TASK DESCRIPTION -
Give back exactly the stretch of data below from the line holding "June 21, 2017" through the line holding "The purpose is", both ends included, and leave the remaining lines out.

DATASET RECORDS -
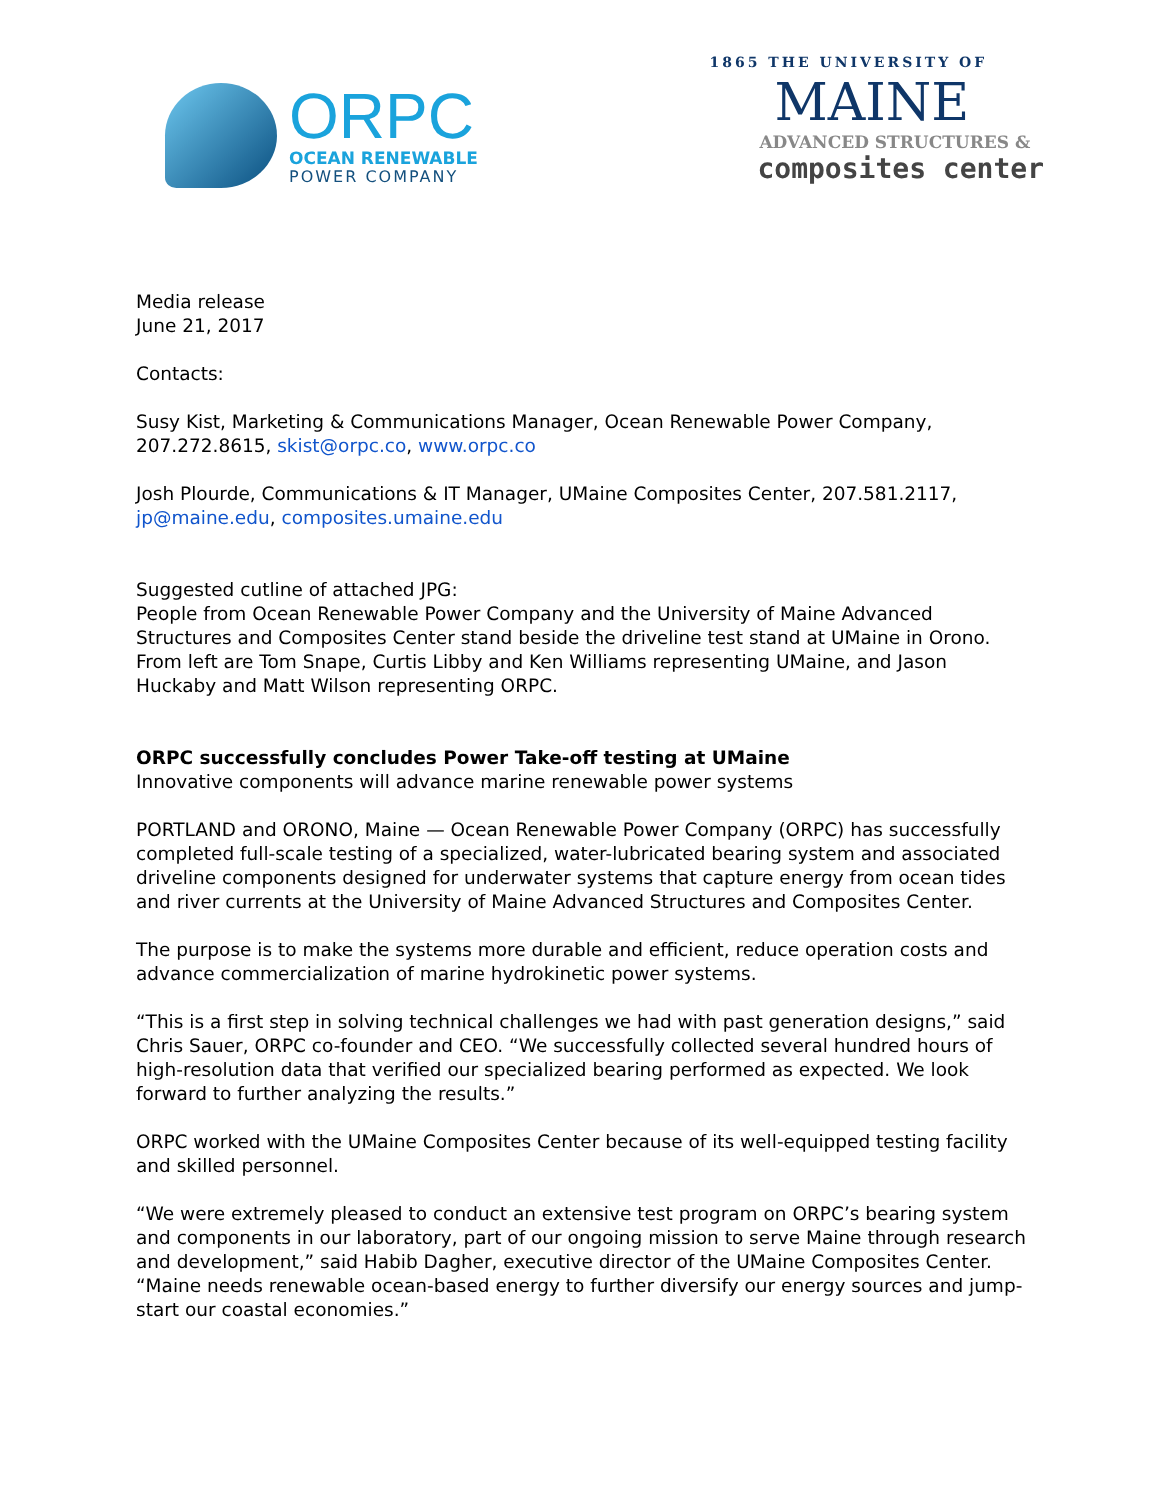ORPC
OCEAN RENEWABLE
POWER COMPANY
1865 THE UNIVERSITY OF
MAINE
ADVANCED STRUCTURES &
composites center
Media release
June 21, 2017
Contacts:
Susy Kist, Marketing & Communications Manager, Ocean Renewable Power Company, 207.272.8615, skist@orpc.co, www.orpc.co
Josh Plourde, Communications & IT Manager, UMaine Composites Center, 207.581.2117, jp@maine.edu, composites.umaine.edu
Suggested cutline of attached JPG:
People from Ocean Renewable Power Company and the University of Maine Advanced Structures and Composites Center stand beside the driveline test stand at UMaine in Orono. From left are Tom Snape, Curtis Libby and Ken Williams representing UMaine, and Jason Huckaby and Matt Wilson representing ORPC.
ORPC successfully concludes Power Take-off testing at UMaine
Innovative components will advance marine renewable power systems
PORTLAND and ORONO, Maine — Ocean Renewable Power Company (ORPC) has successfully completed full-scale testing of a specialized, water-lubricated bearing system and associated driveline components designed for underwater systems that capture energy from ocean tides and river currents at the University of Maine Advanced Structures and Composites Center.
The purpose is to make the systems more durable and efficient, reduce operation costs and advance commercialization of marine hydrokinetic power systems.
“This is a first step in solving technical challenges we had with past generation designs,” said Chris Sauer, ORPC co-founder and CEO. “We successfully collected several hundred hours of high-resolution data that verified our specialized bearing performed as expected. We look forward to further analyzing the results.”
ORPC worked with the UMaine Composites Center because of its well-equipped testing facility and skilled personnel.
“We were extremely pleased to conduct an extensive test program on ORPC’s bearing system and components in our laboratory, part of our ongoing mission to serve Maine through research and development,” said Habib Dagher, executive director of the UMaine Composites Center. “Maine needs renewable ocean-based energy to further diversify our energy sources and jump-start our coastal economies.”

ANSWER BOX -
June 21, 2017
Contacts:
Susy Kist, Marketing & Communications Manager, Ocean Renewable Power Company, 207.272.8615, skist@orpc.co, www.orpc.co
Josh Plourde, Communications & IT Manager, UMaine Composites Center, 207.581.2117, jp@maine.edu, composites.umaine.edu
Suggested cutline of attached JPG:
People from Ocean Renewable Power Company and the University of Maine Advanced Structures and Composites Center stand beside the driveline test stand at UMaine in Orono. From left are Tom Snape, Curtis Libby and Ken Williams representing UMaine, and Jason Huckaby and Matt Wilson representing ORPC.
ORPC successfully concludes Power Take-off testing at UMaine
Innovative components will advance marine renewable power systems
PORTLAND and ORONO, Maine — Ocean Renewable Power Company (ORPC) has successfully completed full-scale testing of a specialized, water-lubricated bearing system and associated driveline components designed for underwater systems that capture energy from ocean tides and river currents at the University of Maine Advanced Structures and Composites Center.
The purpose is to make the systems more durable and efficient, reduce operation costs and advance commercialization of marine hydrokinetic power systems.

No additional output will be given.